1) This sheet is a WORK IN PROGRESS. There are new authors being added to GR every day. Every week, publishers launch more debuts. I’ll try to keep up, but see above re: fallible human with limited time.

2) Let me be perfectly clear: this is in no way meant to be a rigorous statistical analysis of the genre. It was a project I started on the spur of the moment, purely for myself, and it will continue as long as I’m still having fun with it. I do not expect it to satisfy the internet rules-lawyers for whom no source is authoritative enough, no numbers hard enough, no lived experience valid enough – especially if it tells them something they don’t want to hear.

 

The crunchy stuff

Here’s all the TMI about my data source, limitations and assumptions.

Source

This list is compiled from Goodreads entries, and uses the GR genre tags listed under each book. This is the wisdom of crowds writ large, with all that that entails. I am entirely dependent on third parties for the quality of the data. For example: books that have 3000+ user tags have probably got their subgenres broadly correct. Books with only 20-odd shelvings? Eh, not so much. The smaller the sample, the greater the effect of outliers and user errors.

Books

For each author, I have listed one book to represent their work. This was either:

  • the title that had been recommended
  • where a series was recommended, the first book in the series
  • where only the author was recommended, a title I had heard of
  • where only the author was recommended and I had not heard of their work, a title that was well-rated on GR

Definitions

1) I have had to limit the number of columns I used, because GR is hardly prescriptive in its subgenres, and it was not practical to attempt to reproduce the same degree of granularity. SFF subgenre definitions are notoriously blurry anyway, so I took a broad-brush approach.

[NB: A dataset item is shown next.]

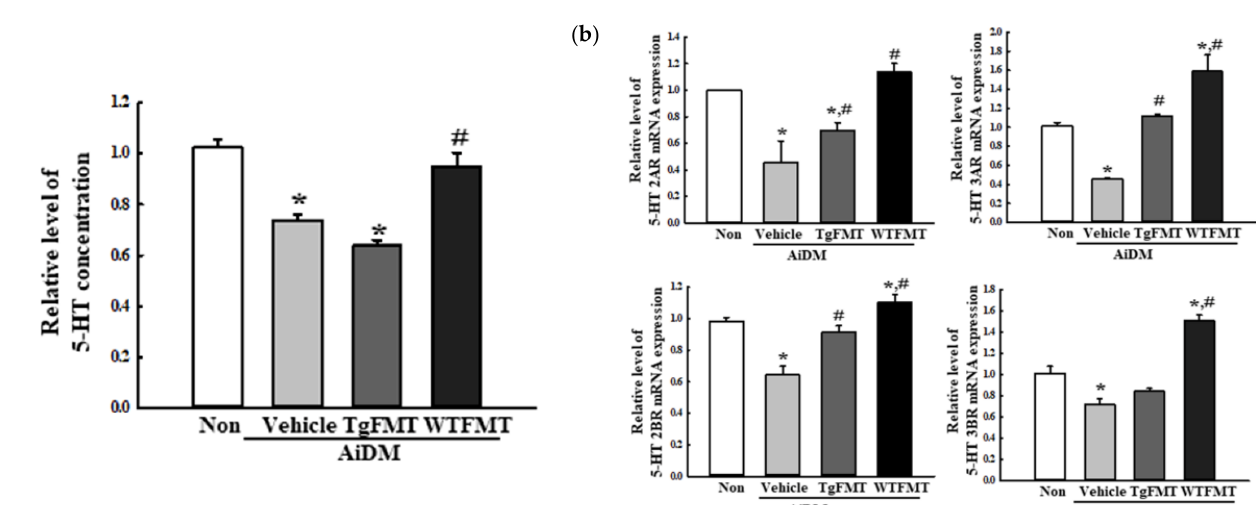
Figure 10. Levels of 5-HT and its receptor mRNA in AiDM+TgFMT mice. ( a ) Level of 5-HT for the excitatory function. The concentration of 5-HT was measured in the mid colon homogenate by an Enzyme-Linked Immunosorbent Assay. The detection range of this kit is 1.5–250 ng/mL of 5-HT. ( b ) Levels of 5-HT 2AR, 2BR, 3AR, and 3BR mRNA. The levels of the four transcripts in the total mRNA of the mid colons were measured by RT-qPCR analysis using the specific primers. The mRNA levels of the two genes were represented as the relative level of the intensity of β -actin. The tissue homogenate and total RNAs were prepared from three to five mice per group, and western blot, ELISA, and RT-qPCR analyses were performed in duplicate. The data are reported as the mean ± SD values. *, p < 0.05 compared to the Non-treated group. #, p < 0.05 compared with the AiDM+Vehicle treated group. Abbreviations: WT, wild-type; KO, knock out; FMT, fecal microbiota transplantation; KFMT, knockout mice FMT; WFMT, wild-type mice FMT; AiDM, antibiotics-induced depletion of microbiota; AiDM-WT, AiDM wild-type mice; AiDM-KO, AiDM knockout mice.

2) Every entry on the list has Fantasy as one of its genres.

3) Many books have been assigned genre labels on GR which amount to a dozen different ways of saying the same thing. For example:

  • Fiction > Young Adult
  • Fantasy > Young Adult
  • Fiction > Young Adult > Teen

have all been counted in Column E as YA. I’ve done similarly with all varieties of Steampunk, Historical etc to keep the number of columns manageable.

In a similar vein, Epic Fantasy and High Fantasy were aggregated, and Dark Fantasy and Horror.

4) One particular column that has bugged me to no end has been the SF one. I’ve seen an awful lot of what I would class as traditional Epic Fantasy listed also as Science Fiction Fantasy. Is this different to fantasy with SF-nal elements, like time-travel or steampunk? Is this people just classifying all fantasy as a subgenre of Science Fiction, the way bookshops do sometimes?

I don’t know, and there’s no way tell, so if any variant of Science Fiction was included in the book’s genre list, it got a tick in that column.

 

Errors & Omissions

I have not read every book in the list, much as I would like to, and neither have I applied my own interpretations/used my discretion over genre tags. Any mistakes/omissions I will gladly hold my hand up to; I am, after all, only human and I have but one life to give.